It was more fun to call coffee zeese instead of coffee, because it recalled old Z.C., a cook who made coffee so strong you could float an egg on it. Or to call working ottin', after an industrious logger named Otto. To call a big fire in the grate a jeffer, because old Jeff Vestal always had a big fire going. To say charlie ball for embarrass, because old Charlie Ball, a local Indian, was so shy he never said a word. To say forbes, short for four bits, and tubes, for two bits. To call a phone a buckywalter after Walter Levi, known back then for having a phone at home. To say ball for good, because the old standard of quality was the Ball-Band shoe, with the red ball on the box.

Other words came right out of old Scotch-Irish dialect—wee for small, kimmie for man, tweed for young man, deek for look at. Still other words were borrowed from the Porno Indians, who moved off to a reservation after an early settler set up his general store in the middle of their camping ground. A few words are corruptions of French, like gorm (gourmand) for eat.

Gorming has its full terminology. Pie is charlie brown because the latter had to have pie at every meal. Dom is chicken, after the Dominique, a particular breed. Broadie is a cow or a steak. Gano is the name of a very hard kind of apple they used to grow in the valley and, by extension, Boontling for all apples. Bacon is bowrp (a contraction of boar pig), eggs are easters, as in "If I don't shy to the sluggin' region [sleeping place] soon, I may as well set me a jeffer and gorm bowrp and casters."

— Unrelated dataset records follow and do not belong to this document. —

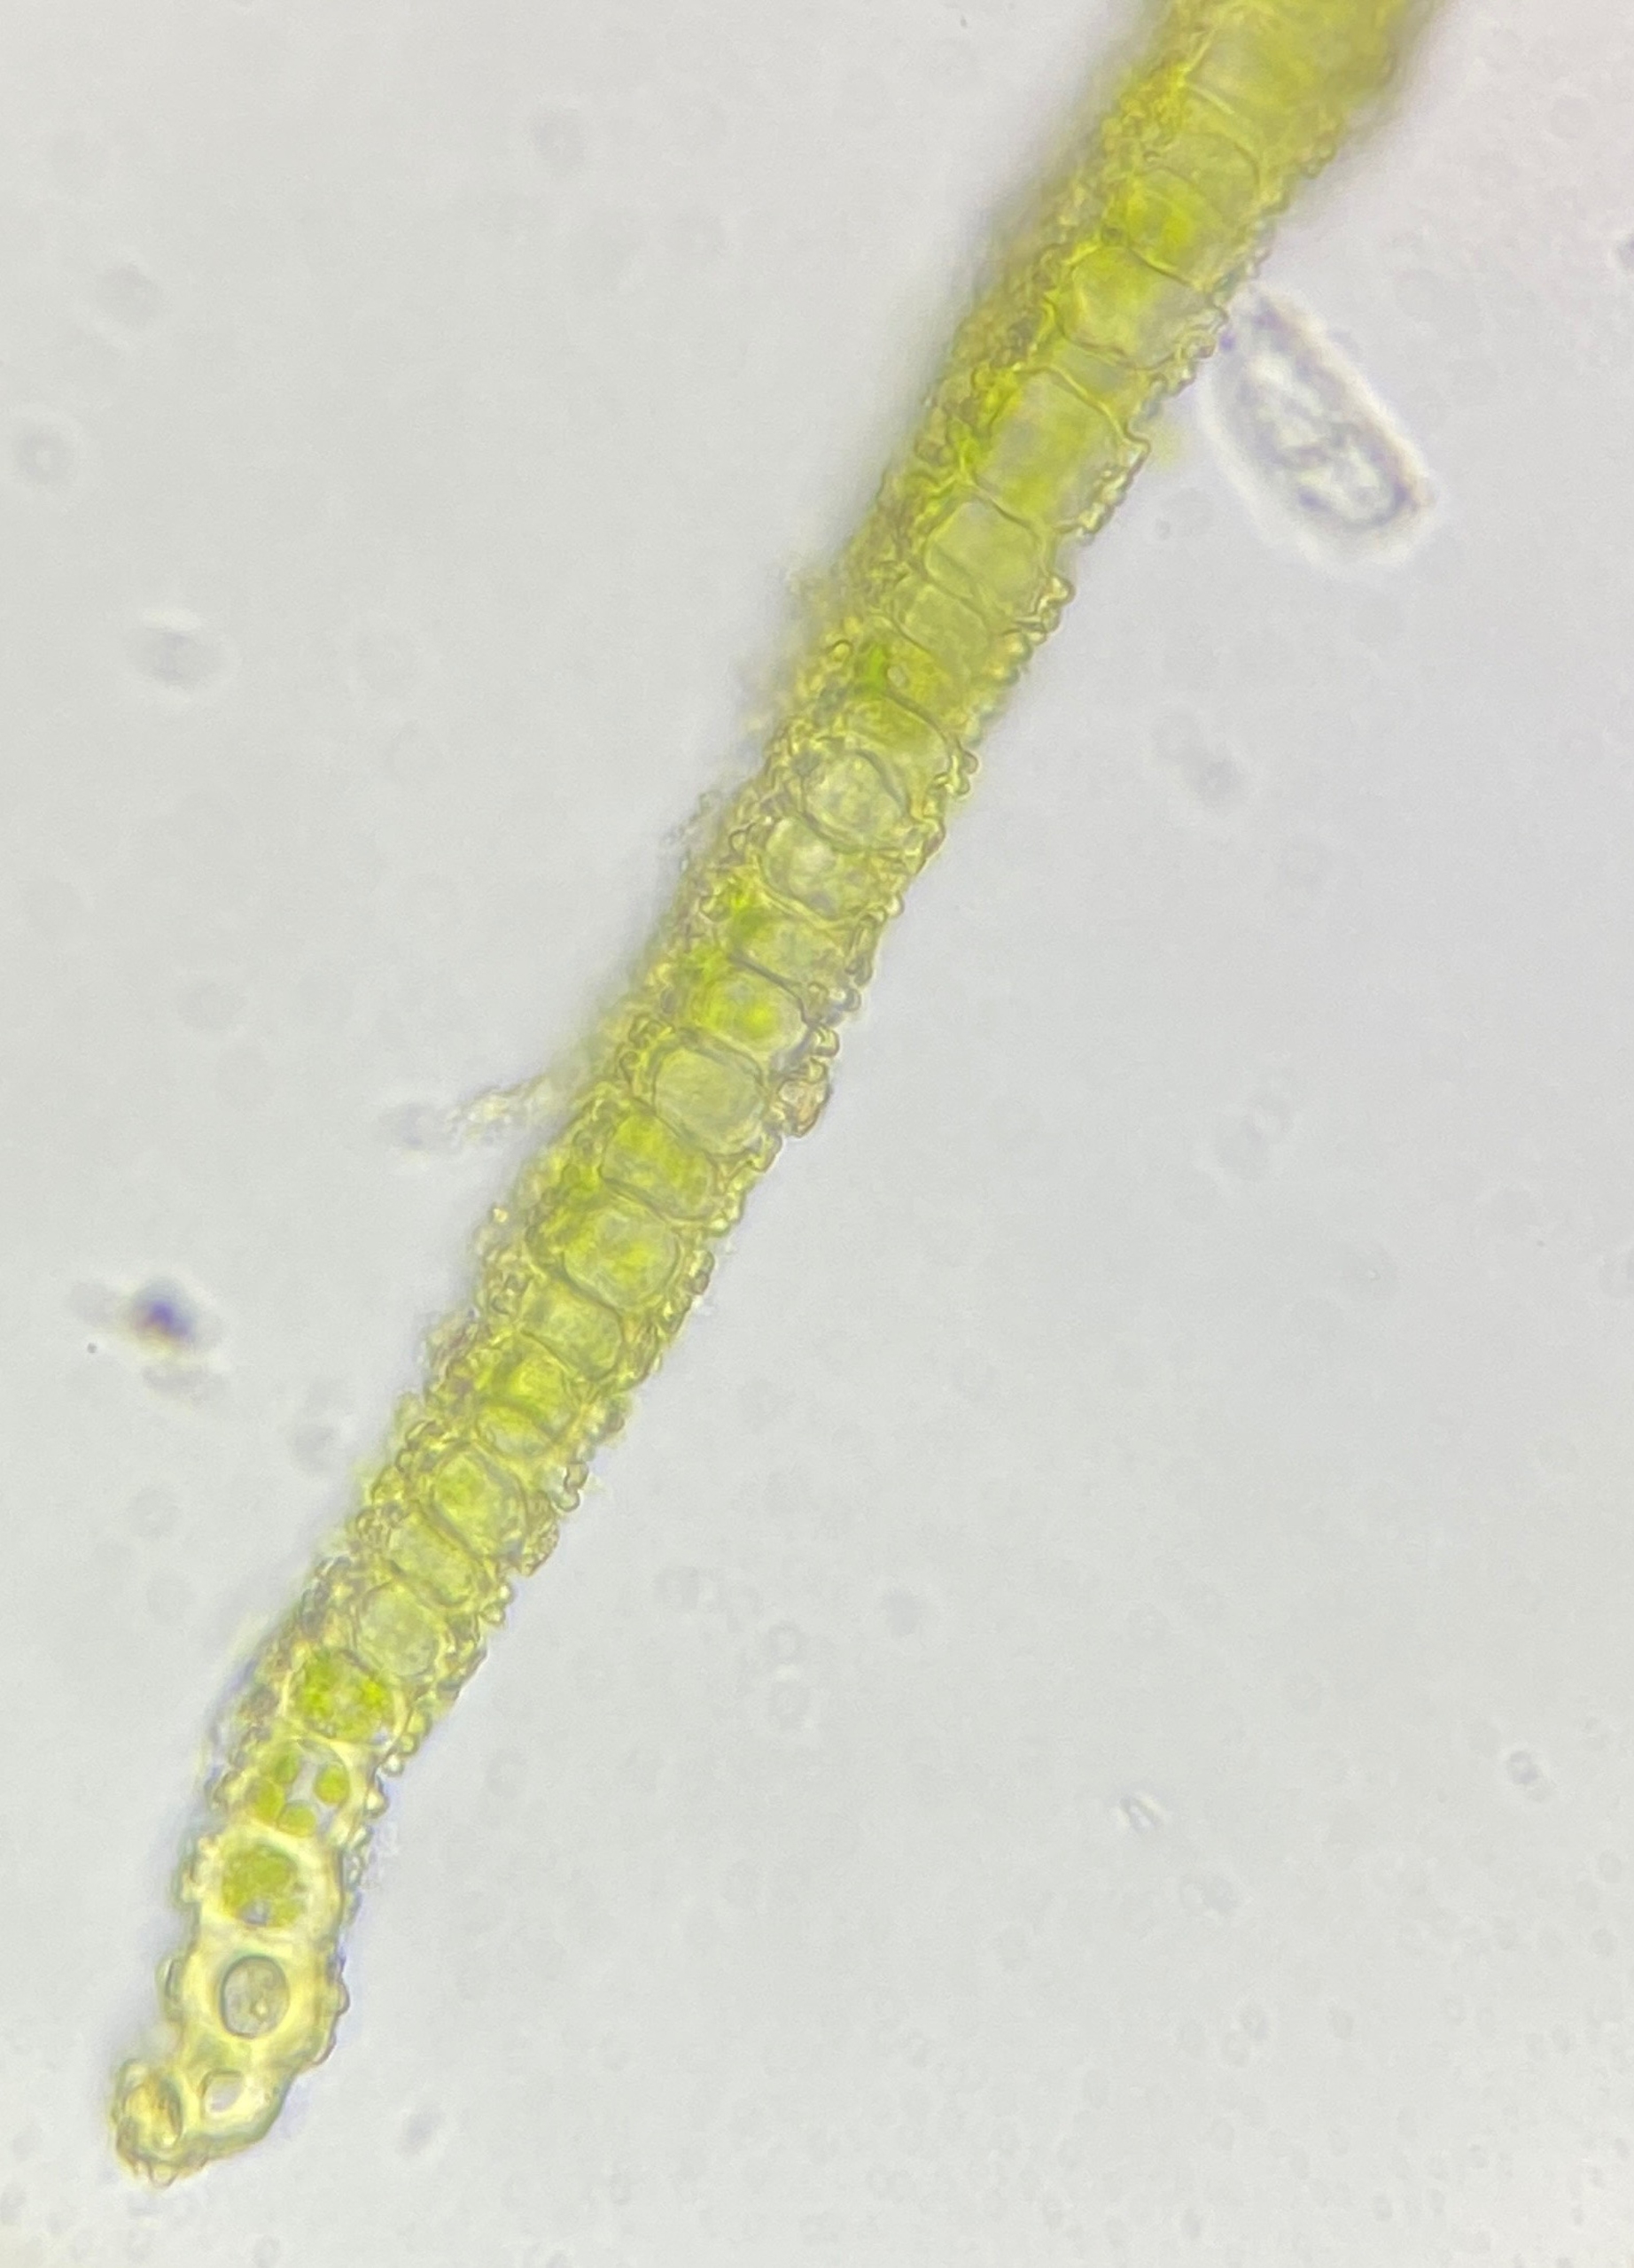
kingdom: Plantae
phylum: Bryophyta
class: Bryopsida
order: Pottiales
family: Pottiaceae
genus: Tortula
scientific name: Tortula subulata
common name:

For a child learning his nursery rhymes, Old Mother Hubbard would go like this: "The old dame piked for the chigrel nook/ For gorms for her ball belljeemer;/ The gorms had shied, the nook was strung,/ And the ball belljeemer had neemer."* Then there were the code names for nonch (not-nice) subjects. To go to bed with a girl was to burlap her, because one day in the 1890s someone walked into the general store, found no clerk, checked the storeroom and found him making love to a young lady on a pile of sacks. The word caught on, although it got competition from ricky-chow, an onomatopoeic description of the twanging bedsprings in the Boonville Hotel's honeymoon suite.

Some of the language was developed to cushion tragedy: everybody feared having their sheep frozen or starved by a sudden change in the weather. That was too big a disaster just to report baldly, so they would say "That frigid perel [cold rain, which resembles little pearls] made many white spots [dead lambs]. There'll be nemer croppies [no more sheep, which crop the grass] come boche season [boche, meaning deer, is derived from a Pomo word]."